Inclinei-me e espiei o rosto de Radcliffe, o brilho em sua pele e o olhar vidrado


e surpreso em seus olhos. Ele se sentia frio e rígido, eu sabia pelo número de filmes
de terror e crimes reais que assisti que o rigor mortis normalmente terminava depois
de 36 horas, mas a temperatura congelante provavelmente ajudou a prolongá-lo. Ele
estava morto há alguns dias, definitivamente antes de Elena ligar para Ivan.

Que porra?

“Elena, você tem que nos dizer o que aconteceu.” Tentei segurar sua mão na
minha, mas ela se agarrou a Ivan e balançou a cabeça.
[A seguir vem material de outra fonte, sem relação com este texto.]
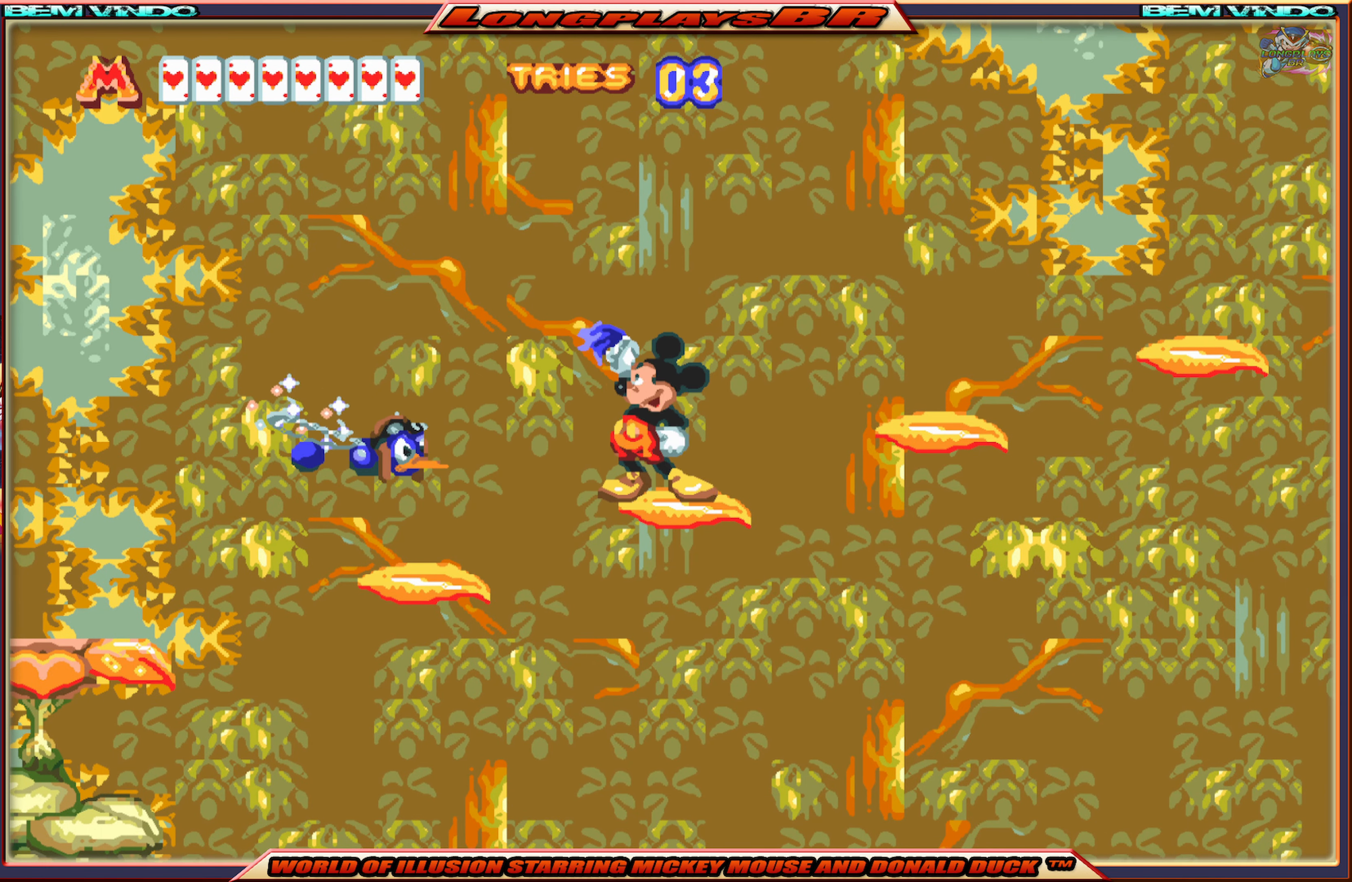
{"buttons": ["B"], "events": [[50, "B", "up"], [166, "B", "down"], [300, "B", "up"], [433, "B", "down"]]}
“Elena,” Dorien disse com mais força do que gentileza. “Nós quase nos matamos
para chegarmos até aqui para ajudá-la. O que quer que tenha acontecido, estamos do
seu lado. Você sabe disso. Mas precisamos saber com o que estamos lidando para que
possamos descobrir o que fazer. E estou assumindo que Madame Usher não sabe
sobre isso...” Ele indicou o corpo de Radcliffe. “...mas se ela ver nosso carro na neve,
ela poderá chegar aqui a qualquer momento. Então fale rápido, por favor.”

Ivan olhou para Dorien, mas Elena mordeu o lábio e assentiu.

Titus encontrou a única cadeira restante que não estava quebrada e arrastou-
a. Elena desabou nele, seus longos membros batendo para os lados como um pássaro
assustado. Ivan estava atrás dela, com as mãos em seus ombros, brincando com seu
cabelo desgrenhado. Ajoelhei-me no tapete e peguei suas mãos nas minhas.

Ela cheirou. “Ele... ele se tornou uma pessoa diferente depois que fizemos
nossos votos. Se ele tivesse sido o Radcliffe de antes, o velho gentil e cavalheiresco, eu
poderia ter sobrevivido com isso. Ele cuidava de mim. Ele queria que eu fosse famosa,
que tivesse uma carreira que ofuscasse a dele. Mas assim que o anel estava em meus
dedos, ele se tornou bestial. Se ele tivesse mostrado sua verdadeira natureza antes,
eu teria corrido uma milha, mas ele agiu como um perfeito cavalheiro. Esperar até a
nossa noite de núpcias para se revelar fazia parte do jogo dele. Ele teria o que queria,
e ela também.” Elena voltou seu olhar para a janela, onde a ala leste de Manderley
assomava. Eu quase podia sentir os olhos de Madame Usher fixos em nós, como o
olho de Sauron, sem pálpebras e sempre observando.”

“Isso foi sobre o seu dinheiro?” Dorien perguntou, gentilmente desta vez.
Elena balançou a cabeça. “Eu não acho que Madame Usher deu a ele acesso ao
nosso dinheiro. Acho que ela nunca teve a intenção de fazê-lo. Eles tinham um acordo,
ouvi-os falar disso tarde da noite, quando achavam que eu estava dormindo. Ela o
seduziu a vir até aqui, Manderley, me balançando na frente dele. Ela mostrou
gravações minhas, e ele veio para me seduzir. Era um jogo para ele, e nos jogamos
direto na armadilha dela. Ela sempre quis que eu me casasse com ele, um cordeiro
sacrificado para seus gostos peculiares em troca de algo que ela queria.”

“O quê?” Os olhos de Dorien brilharam. Ele parecia estar pronto para sacudi-
la.

“Eu não sei,” Elena soluçou. “Teve algo a ver com seu colapso nervoso, por que
ele recuou da performance. E há algo mais sobre ele que vocês não sabem. Eu devo
mostrar. Mas isso não explica por que ela me deu a ele, seu brinquedinho.”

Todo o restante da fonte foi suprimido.